This is a poem I wrote in high school. My life has changed a ton since I wrote this, but this poem is still one of my favorites.
Some times I need to just breathe.
Is it sickening to hear when I say that I have forgotten how?
My life is a clutter and I wish that I could make sense of it.
Some times I ask, is my life for real?
I some times find my self-starring off to space, then I think I can’t wait to get to heaven and out of this place.
I find my self-standing in empty crowds around people holding sad smiles.
A friend once told me that I should let God be my escape but some times he just doesn’t feel real enough.
Is it me?
I can’t hear you! Why don’t you help me?
I know that you can see that I am drowning so why don’t you come save me?
I have preciously devoted my time.
Why don’t you send me your love?
Why is it that you say I have so little faith?
I have tried and at one point thought you were talking to me through spiritual lessons but then my life fell again.
Why are you doing this to me?
My life will not stop spinning, its one bad thing after another.
I just want to breath Lord.
I feel like I am screaming silently and no one can hear me.
I am drowning in a substance I’m not even sure of, my own life I assume.
God are you real?
I cry out “Reveal your self to me!”
My heart hurts with a burning to just be happy.
I went on a school retreat this weekend and was my old self again. The self I was before I dated my boy friend, the self that I wish my best friend could see again, the self that the whole world could see.
I want that all the time, I want to be able to breathe.
A song that I have heard says that you breathe new breath right through me like a might rushing wind, well, where is this wind?

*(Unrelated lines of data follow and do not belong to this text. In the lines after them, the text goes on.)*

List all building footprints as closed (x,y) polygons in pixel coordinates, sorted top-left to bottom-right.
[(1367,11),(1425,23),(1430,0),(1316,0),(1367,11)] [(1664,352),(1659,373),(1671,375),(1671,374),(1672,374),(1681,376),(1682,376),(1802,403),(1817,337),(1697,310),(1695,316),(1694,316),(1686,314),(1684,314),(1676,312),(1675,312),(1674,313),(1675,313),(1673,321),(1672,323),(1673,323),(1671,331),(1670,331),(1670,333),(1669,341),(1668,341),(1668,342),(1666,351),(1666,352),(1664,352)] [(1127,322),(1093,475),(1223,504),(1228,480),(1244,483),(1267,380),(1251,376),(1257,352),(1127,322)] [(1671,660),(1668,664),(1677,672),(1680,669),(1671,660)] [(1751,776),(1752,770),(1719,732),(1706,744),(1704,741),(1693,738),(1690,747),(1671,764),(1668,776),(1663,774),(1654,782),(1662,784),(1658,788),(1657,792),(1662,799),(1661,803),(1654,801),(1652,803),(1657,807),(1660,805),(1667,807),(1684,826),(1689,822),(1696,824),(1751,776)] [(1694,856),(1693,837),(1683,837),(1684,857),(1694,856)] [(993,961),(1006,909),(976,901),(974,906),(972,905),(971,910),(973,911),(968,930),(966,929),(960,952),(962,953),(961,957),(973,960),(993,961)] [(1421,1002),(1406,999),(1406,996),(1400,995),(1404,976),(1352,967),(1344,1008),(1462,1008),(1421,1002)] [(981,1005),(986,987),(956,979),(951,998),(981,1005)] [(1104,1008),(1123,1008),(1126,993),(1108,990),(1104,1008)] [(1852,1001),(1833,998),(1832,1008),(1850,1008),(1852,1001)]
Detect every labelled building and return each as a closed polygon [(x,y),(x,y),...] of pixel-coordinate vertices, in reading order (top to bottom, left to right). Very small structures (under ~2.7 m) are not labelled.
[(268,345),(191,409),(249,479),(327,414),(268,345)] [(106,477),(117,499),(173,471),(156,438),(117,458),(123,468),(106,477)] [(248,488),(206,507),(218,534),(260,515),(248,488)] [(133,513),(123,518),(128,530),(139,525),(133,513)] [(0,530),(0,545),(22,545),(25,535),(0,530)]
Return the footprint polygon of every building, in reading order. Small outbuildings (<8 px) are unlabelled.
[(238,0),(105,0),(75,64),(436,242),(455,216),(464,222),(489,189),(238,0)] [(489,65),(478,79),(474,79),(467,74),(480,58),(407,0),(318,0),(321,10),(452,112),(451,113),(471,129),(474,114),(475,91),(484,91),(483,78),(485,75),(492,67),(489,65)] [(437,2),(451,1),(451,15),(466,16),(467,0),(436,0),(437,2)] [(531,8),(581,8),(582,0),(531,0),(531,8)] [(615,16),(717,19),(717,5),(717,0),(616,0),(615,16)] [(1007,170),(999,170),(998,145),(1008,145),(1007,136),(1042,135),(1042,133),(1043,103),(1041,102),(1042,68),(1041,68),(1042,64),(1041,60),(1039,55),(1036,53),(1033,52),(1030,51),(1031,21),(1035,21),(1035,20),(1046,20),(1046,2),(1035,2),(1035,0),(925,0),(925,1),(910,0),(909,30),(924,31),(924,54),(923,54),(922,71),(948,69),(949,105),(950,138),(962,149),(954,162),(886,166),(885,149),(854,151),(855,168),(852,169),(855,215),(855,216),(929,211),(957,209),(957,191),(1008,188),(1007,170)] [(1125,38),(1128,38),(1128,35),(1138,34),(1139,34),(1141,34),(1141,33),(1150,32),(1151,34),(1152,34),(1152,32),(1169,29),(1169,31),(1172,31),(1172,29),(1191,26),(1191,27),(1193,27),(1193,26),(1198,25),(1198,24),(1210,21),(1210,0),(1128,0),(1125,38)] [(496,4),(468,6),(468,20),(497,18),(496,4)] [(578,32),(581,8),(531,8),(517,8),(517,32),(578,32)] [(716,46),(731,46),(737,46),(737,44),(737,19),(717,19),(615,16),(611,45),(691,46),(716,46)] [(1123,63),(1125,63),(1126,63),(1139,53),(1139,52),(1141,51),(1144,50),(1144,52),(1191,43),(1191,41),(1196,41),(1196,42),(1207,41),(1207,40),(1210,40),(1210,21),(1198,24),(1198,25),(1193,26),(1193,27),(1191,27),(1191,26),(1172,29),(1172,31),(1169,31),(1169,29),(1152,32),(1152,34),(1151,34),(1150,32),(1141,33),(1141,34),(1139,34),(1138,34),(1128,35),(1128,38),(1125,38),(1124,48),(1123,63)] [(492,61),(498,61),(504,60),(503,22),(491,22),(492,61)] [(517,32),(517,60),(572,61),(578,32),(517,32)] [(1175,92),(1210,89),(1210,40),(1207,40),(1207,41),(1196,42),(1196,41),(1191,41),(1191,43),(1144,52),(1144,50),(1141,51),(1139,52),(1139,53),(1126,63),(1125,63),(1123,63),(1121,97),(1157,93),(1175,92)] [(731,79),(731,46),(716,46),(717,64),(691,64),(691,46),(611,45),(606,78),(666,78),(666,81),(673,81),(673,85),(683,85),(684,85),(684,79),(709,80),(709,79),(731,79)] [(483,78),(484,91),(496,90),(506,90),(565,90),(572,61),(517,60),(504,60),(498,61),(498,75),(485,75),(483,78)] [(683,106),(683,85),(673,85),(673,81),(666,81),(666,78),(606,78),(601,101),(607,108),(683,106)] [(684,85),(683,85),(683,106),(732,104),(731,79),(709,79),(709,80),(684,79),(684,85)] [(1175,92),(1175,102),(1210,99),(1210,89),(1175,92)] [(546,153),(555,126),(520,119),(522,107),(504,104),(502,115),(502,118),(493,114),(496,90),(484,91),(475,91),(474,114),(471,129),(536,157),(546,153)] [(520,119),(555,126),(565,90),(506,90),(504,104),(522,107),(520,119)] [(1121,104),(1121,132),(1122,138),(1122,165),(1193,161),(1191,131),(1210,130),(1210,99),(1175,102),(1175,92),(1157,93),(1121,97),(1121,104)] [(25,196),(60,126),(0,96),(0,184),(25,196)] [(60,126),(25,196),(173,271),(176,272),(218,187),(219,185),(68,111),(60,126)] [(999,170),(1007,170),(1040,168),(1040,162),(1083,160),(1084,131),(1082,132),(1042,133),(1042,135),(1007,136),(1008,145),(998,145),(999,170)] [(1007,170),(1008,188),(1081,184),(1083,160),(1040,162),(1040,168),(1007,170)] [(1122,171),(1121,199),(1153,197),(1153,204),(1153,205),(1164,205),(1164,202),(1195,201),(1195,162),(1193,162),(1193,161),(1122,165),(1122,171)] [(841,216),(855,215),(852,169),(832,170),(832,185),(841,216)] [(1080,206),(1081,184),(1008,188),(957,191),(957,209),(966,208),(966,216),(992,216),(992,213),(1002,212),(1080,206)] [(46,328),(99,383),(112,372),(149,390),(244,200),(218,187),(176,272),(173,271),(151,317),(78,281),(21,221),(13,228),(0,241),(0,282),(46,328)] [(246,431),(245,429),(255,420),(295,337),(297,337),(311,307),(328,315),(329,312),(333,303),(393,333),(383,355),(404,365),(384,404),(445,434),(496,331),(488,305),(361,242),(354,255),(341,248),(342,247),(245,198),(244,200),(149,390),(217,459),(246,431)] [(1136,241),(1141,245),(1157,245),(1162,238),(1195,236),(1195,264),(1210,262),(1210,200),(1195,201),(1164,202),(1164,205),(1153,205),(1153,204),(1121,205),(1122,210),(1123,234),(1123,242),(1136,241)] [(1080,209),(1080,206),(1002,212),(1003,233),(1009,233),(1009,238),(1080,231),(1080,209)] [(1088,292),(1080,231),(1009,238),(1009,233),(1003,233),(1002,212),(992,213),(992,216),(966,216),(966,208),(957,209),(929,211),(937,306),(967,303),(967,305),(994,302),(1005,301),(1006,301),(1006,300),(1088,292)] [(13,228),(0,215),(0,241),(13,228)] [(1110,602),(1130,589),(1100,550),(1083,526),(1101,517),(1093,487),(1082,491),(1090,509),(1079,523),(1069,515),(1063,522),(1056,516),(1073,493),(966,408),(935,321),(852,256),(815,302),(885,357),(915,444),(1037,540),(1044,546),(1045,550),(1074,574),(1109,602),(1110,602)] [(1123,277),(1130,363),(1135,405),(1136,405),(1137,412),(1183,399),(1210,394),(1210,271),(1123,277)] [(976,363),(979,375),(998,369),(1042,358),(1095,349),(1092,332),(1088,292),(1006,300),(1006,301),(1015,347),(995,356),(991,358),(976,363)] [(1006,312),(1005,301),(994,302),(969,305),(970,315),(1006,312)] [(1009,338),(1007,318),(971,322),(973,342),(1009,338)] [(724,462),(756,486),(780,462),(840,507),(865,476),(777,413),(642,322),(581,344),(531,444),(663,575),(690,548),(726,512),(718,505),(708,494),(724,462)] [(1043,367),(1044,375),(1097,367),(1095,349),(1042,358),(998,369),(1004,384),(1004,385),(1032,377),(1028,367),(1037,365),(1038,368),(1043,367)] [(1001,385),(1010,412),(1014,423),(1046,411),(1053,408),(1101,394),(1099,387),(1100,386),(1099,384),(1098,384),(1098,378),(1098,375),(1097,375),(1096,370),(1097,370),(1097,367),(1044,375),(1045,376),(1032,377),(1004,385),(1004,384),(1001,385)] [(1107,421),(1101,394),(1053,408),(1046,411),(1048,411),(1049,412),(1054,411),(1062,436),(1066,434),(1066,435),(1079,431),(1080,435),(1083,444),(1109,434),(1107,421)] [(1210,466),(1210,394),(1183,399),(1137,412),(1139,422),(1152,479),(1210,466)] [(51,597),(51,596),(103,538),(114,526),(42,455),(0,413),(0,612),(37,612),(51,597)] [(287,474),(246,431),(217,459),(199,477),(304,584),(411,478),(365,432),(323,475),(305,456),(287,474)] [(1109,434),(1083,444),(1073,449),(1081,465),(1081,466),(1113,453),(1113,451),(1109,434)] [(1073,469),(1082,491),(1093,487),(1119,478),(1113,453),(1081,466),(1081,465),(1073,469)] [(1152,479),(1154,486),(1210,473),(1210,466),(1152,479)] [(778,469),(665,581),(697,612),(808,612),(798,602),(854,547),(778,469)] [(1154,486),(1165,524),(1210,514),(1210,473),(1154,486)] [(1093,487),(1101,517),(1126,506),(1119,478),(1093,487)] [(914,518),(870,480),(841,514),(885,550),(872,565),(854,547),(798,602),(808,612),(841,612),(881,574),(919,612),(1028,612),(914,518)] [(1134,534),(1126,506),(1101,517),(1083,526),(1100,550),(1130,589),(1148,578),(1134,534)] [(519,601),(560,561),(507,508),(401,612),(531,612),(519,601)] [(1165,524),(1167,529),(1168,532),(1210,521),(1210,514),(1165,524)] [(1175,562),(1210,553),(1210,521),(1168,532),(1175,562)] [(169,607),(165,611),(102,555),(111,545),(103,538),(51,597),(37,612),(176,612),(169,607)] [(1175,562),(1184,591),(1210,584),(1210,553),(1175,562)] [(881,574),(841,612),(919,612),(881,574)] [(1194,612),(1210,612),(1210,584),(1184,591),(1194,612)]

Where is this breath that every body claims is there?
I feel my body giving up and I’m just a high school student.
How sad is that?
Who’s life did I change?
Obviously not my ex-boyfriends, obviously not my best friends.
I reach out to people, big deal.
Doesn’t change a thing.
It’s the people out there that changed me, they impacted me.
All a one-way street again.
I need to breathe new breath.
God I know that you are real, but why do I feel you don’t care for me?
Am I blind to what is here in front of me?
Its not like I think you can’t exist because your something I can’t see.
I just cry out, “Be here with me!”
I miss you, I miss being alive for you, but I feel as if you come and go like a wave in an ocean.
Why do I feel like you can’t be permanent?
Why is it that I am like wet cement and every time some one comes through me I change my shape and form.
Can’t I stand strong through any thing?
God I know you are there, just help me breathe, that’s all I ask.